Risulta subito evidente che tutto questo baillame dal sapor un po’ di glamour e lipgloss alla fragola, un po’ di gente che canta struccata con la chitarrina e la vocetta dolce per postare il video su youtube, nasca da un enorme pregiudizio – una confusa etichetta hippie attribuita al pensiero femminista in genere – ma soprattutto dall’incapacità congenita, spero non di una generazione, di ascoltare e informarsi.

Basta leggere il sito sopraccitato o seguire l’hashtag sempre di cui sopra per capire che di fatto stanno dicendo di desiderare esattamente le stesse cose che desiderano le “femministe”, solo che queste ultime ne parlano come di una conquista da ottenere contro un sistema e delle leggi, le against individuano il nemico in altre donne.

Siamo al paradosso, quindi: sarebbero altre donne, le femministe, a non volere che le donne siano libere di pensare, libere di vestirsi come vogliono, di fare sesso con chi scelgono. E magari sono sempre la femministe che ti consigliano di non denunciare uno stupro o un abuso “che tanto non succede niente”, sono loro che ritardano le leggi contro le violenze, che mettono in discussione il diritto alla scelta su una gravidanza, che non ti riconoscono la maternità in molti settori, che ti fanno firmare che non resterai incinta se vuoi essere assunta, che ti pagano meno di un uomo nella stessa identica collocazione professionale.

Secondo me questo fenomeno non è tanto il sintomo di una regressione culturale e dell’ignoranza storica e della mancanza di un pensiero forte, per me è soprattutto parte di un fenomeno più vasto che è quello della distrazione, del non ascolto,  che portano a prendere e partire con le fanfare senza aver capito bene di cosa si stia parlando.

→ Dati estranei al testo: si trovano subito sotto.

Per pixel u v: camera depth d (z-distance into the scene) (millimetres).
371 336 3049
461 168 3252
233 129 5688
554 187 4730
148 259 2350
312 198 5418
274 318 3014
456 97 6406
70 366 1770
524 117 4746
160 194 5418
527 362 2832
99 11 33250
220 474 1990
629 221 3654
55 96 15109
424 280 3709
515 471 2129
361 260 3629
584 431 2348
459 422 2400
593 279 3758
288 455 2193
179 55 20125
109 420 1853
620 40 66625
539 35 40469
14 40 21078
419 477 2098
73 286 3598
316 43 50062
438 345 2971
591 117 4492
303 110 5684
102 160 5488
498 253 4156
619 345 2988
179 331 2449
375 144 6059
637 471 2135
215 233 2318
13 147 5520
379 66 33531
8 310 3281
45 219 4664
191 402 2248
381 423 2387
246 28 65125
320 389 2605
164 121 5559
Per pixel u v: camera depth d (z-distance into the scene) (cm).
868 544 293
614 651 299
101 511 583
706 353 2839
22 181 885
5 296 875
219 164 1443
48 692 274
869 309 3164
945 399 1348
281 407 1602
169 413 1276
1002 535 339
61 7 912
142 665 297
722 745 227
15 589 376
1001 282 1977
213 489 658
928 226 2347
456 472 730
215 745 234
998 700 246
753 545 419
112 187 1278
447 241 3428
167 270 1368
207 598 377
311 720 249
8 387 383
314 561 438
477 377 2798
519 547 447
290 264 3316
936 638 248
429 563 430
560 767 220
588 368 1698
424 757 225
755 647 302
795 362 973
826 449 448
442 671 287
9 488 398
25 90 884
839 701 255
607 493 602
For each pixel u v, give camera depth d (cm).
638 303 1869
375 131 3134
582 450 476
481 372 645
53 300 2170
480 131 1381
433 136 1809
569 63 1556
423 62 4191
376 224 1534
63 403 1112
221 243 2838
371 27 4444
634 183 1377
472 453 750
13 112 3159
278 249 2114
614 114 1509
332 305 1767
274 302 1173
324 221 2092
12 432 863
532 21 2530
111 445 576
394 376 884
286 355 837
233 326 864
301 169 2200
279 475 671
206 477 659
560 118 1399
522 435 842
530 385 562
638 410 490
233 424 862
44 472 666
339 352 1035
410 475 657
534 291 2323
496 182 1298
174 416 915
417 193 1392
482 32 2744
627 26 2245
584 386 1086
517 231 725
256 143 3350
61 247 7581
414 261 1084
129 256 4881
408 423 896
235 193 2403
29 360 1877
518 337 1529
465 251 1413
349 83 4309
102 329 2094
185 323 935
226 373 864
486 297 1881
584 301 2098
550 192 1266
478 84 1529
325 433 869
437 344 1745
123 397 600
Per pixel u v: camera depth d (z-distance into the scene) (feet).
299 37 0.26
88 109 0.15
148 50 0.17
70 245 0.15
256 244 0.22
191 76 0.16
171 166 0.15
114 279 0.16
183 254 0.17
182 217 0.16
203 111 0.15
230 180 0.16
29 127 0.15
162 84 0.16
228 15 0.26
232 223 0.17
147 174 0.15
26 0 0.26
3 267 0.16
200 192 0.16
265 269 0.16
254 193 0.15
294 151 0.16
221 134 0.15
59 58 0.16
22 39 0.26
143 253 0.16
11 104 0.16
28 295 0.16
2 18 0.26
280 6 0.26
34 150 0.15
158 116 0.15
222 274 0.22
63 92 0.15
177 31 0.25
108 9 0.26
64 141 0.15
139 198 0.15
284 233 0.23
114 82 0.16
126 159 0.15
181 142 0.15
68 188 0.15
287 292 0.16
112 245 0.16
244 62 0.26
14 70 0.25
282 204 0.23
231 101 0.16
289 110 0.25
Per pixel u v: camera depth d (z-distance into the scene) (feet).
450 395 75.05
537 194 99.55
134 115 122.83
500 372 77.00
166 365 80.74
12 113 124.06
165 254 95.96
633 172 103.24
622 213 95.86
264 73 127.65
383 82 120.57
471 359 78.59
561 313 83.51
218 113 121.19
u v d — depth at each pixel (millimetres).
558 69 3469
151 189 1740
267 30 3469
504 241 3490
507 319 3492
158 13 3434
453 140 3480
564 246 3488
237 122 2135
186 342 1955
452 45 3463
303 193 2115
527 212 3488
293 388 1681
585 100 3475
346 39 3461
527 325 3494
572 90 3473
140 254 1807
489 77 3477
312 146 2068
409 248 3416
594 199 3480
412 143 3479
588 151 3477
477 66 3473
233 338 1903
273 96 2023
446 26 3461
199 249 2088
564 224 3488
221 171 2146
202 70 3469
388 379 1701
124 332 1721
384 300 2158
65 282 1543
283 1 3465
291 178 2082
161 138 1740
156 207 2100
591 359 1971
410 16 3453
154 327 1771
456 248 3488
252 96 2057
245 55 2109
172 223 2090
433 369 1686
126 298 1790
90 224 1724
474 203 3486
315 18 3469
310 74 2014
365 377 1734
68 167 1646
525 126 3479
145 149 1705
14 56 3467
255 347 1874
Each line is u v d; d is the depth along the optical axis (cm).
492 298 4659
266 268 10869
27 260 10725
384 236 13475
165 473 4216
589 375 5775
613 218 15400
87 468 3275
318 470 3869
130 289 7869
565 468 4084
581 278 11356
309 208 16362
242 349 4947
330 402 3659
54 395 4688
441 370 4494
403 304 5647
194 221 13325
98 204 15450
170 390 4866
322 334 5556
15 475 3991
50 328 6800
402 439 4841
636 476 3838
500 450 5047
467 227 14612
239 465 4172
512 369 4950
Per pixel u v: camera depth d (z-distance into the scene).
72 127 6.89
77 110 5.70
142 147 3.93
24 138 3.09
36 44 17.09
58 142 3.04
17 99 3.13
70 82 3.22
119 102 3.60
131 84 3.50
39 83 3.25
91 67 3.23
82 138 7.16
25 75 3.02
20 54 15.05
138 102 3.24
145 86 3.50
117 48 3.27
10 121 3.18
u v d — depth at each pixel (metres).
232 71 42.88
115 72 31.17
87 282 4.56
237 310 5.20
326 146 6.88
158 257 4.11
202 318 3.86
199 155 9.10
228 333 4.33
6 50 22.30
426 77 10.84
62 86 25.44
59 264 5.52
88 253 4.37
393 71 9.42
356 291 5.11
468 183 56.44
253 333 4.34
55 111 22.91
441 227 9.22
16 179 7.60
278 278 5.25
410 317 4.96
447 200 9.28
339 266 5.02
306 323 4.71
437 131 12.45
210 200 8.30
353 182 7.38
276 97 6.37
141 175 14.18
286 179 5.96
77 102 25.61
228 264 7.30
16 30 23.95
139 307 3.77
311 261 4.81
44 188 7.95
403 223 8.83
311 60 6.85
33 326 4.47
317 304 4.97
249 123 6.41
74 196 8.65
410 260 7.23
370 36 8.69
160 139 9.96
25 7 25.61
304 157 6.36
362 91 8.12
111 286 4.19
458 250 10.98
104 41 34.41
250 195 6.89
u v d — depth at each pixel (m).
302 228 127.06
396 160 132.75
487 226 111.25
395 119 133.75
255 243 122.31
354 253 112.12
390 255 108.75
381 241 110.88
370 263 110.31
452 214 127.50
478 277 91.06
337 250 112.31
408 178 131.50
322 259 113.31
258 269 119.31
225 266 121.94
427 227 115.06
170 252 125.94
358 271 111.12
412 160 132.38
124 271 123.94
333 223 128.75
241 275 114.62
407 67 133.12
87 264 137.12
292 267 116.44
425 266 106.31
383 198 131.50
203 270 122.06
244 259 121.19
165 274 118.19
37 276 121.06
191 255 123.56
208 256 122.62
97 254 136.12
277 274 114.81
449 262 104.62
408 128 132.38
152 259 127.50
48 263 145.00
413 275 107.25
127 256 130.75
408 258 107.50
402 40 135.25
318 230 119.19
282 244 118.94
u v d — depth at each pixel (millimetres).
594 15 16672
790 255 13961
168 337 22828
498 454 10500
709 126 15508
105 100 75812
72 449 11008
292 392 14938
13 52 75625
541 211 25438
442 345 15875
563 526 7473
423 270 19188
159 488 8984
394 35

Stavo per postare una mia foto con il seguente cartello:

“Non ho bisogno del femminismo perché a me cucinare piace, e poi c’ho il Bimby”.

Ma poi ho pensato che al di là dell’aspetto ilare, nonostante l’aspetto patinato, la faccenda – culturalmente parlando –  è seria. Per cui, nonostante la mia naturale tendenza, c’è poco da scherzare.